The legal battle over Semente’s medical treatment presented the High Court with an unprecedented case, involving fundamental and competing rights such as the right to personal liberty, the right to choose and practise a religion, and the right of children to know and be cared for by their parents.
Acting Judge Parker did not make a ruling on these competing rights, though. Instead, he kept his judgement confined to the question whether Semente had the mental capacity to make a decision about her own medical treatment at the time that she made her refusal of a blood transfusion clear to her doctor.
Semente’s refusal of a blood transfusion is based on her religious beliefs as a Jehovah’s Witness. One of the fundamental beliefs of her faith is that blood transfusions are forbidden by the Bible.
She suffered a major loss of blood after the birth of her third child by caesarian section on September 8. With Semente in a grave condition in hospital, her brother approached the High Court with an urgent application on September 13, asking that he be appointed as his sister’s curator and that he be authorised to instruct a medical doctor to provide appropriate medical treatment – including a blood transfusion, if necessary – to his sister.
An order to that effect was granted by Judge Parker.
Two days later, though, lawyers representing Semente and Chingufo were back in the High Court, with Semente asking for the previous order to be set aside.

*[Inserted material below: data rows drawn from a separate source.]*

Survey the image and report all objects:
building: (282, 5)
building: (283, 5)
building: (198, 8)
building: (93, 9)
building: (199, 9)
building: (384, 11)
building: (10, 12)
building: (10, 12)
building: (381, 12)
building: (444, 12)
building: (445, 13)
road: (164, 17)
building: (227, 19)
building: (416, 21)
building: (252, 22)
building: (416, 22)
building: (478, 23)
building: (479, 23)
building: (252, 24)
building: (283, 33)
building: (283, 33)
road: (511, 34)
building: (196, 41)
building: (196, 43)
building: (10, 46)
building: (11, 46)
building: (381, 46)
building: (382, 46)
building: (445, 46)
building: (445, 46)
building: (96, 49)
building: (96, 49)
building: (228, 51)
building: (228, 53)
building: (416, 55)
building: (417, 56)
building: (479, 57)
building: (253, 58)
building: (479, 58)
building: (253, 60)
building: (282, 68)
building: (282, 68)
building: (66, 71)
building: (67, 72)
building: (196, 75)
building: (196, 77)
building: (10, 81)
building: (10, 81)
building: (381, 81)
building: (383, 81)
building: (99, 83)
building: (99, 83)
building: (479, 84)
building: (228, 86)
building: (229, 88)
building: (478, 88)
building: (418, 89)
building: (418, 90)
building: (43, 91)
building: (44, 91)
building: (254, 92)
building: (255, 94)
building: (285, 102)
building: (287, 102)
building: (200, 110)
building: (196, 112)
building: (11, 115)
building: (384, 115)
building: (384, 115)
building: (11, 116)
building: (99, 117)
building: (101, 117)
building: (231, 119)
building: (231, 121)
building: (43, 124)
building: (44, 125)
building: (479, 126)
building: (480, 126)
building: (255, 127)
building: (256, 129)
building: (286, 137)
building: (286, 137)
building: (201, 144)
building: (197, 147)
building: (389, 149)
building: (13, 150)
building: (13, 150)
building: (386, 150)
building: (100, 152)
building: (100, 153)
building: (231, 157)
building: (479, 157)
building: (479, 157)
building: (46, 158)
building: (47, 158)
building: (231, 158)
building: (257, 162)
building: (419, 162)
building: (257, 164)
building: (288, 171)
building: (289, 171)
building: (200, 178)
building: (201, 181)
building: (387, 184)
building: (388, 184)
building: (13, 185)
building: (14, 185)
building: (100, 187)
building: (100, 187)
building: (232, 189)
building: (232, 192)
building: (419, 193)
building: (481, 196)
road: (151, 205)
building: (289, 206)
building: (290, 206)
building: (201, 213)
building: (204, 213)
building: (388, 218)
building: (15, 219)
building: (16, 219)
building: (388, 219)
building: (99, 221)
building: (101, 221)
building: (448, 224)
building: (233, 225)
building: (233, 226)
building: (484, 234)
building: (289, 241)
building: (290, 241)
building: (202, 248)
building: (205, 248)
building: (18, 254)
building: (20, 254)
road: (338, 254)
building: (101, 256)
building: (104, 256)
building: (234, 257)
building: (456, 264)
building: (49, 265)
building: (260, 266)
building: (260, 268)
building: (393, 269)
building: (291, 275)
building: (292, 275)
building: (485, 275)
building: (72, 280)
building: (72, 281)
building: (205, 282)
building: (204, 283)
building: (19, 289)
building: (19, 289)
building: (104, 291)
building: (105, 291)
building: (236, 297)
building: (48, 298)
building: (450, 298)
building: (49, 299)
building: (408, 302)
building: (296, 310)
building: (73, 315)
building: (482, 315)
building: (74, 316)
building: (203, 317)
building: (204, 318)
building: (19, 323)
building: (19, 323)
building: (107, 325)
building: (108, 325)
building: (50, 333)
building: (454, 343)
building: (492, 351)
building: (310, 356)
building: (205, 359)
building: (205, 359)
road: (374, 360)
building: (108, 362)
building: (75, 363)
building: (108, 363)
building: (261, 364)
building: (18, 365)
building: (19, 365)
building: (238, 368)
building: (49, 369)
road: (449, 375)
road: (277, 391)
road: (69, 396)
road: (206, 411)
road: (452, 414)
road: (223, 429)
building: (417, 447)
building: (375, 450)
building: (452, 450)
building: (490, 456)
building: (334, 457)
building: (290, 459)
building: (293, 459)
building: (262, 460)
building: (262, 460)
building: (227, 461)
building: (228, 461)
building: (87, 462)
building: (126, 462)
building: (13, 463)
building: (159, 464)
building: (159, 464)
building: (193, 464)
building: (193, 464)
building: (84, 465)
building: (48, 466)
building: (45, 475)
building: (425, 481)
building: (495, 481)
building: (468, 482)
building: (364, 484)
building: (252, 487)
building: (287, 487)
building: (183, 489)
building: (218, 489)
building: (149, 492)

Semente’s application was dismissed in yesterday’s judgement.
It was not Chingufo’s case that Semente is not entitled to enjoy her constitutional right to practice any religion of her choice, Judge Parker noted in his judgement.
Chingufo’s case rested on two pillars, which were that she was not in a fit mental state in which she could exercise her right to refuse medical treatment in the form of a blood transfusion, and secondly that her enjoyment of her freedom of individual autonomy had to be considered against the rights of her children and the interests of her family and society in general, the judge said.
In the end, only the first of these two issues was decided by the judge.
Internationally, it is an accepted legal principle that competent adults are generally free to refuse medical treatment, even if they risk death through such a refusal, Judge Parker indicated. The right to determine what is to be done with one’s own body is a fundamental right, he noted.
However, just because adults have the right to choose it does not mean that they have in fact exercised that right, he said. The right to decide one’s own fate should flow from a capacity to make such a decision, he pointed out.
In Semente’s case, the medical doctor who had been treating her told the court that because of the extent of blood loss she had suffered her brain and vital organs were not receiving enough oxygen. In the doctor’s opinion, her mind was not functioning at its full capacity due to a lack of oxygen.
A contrary opinion which was expressed by a psychiatrist who provided a report to the court on Semente’s behalf was not accepted by the judge. The psychiatrist was not involved in Semente’s treatment and it would be considered to be unethical for the psychiatrist to have a professional consultation with a patient he was not treating, Judge Parker reasoned.
Semente was represented by Heathcote, on instructions from Ruben Philander. Andrew Corbett, instructed by Du Plessis, represented Chingufo.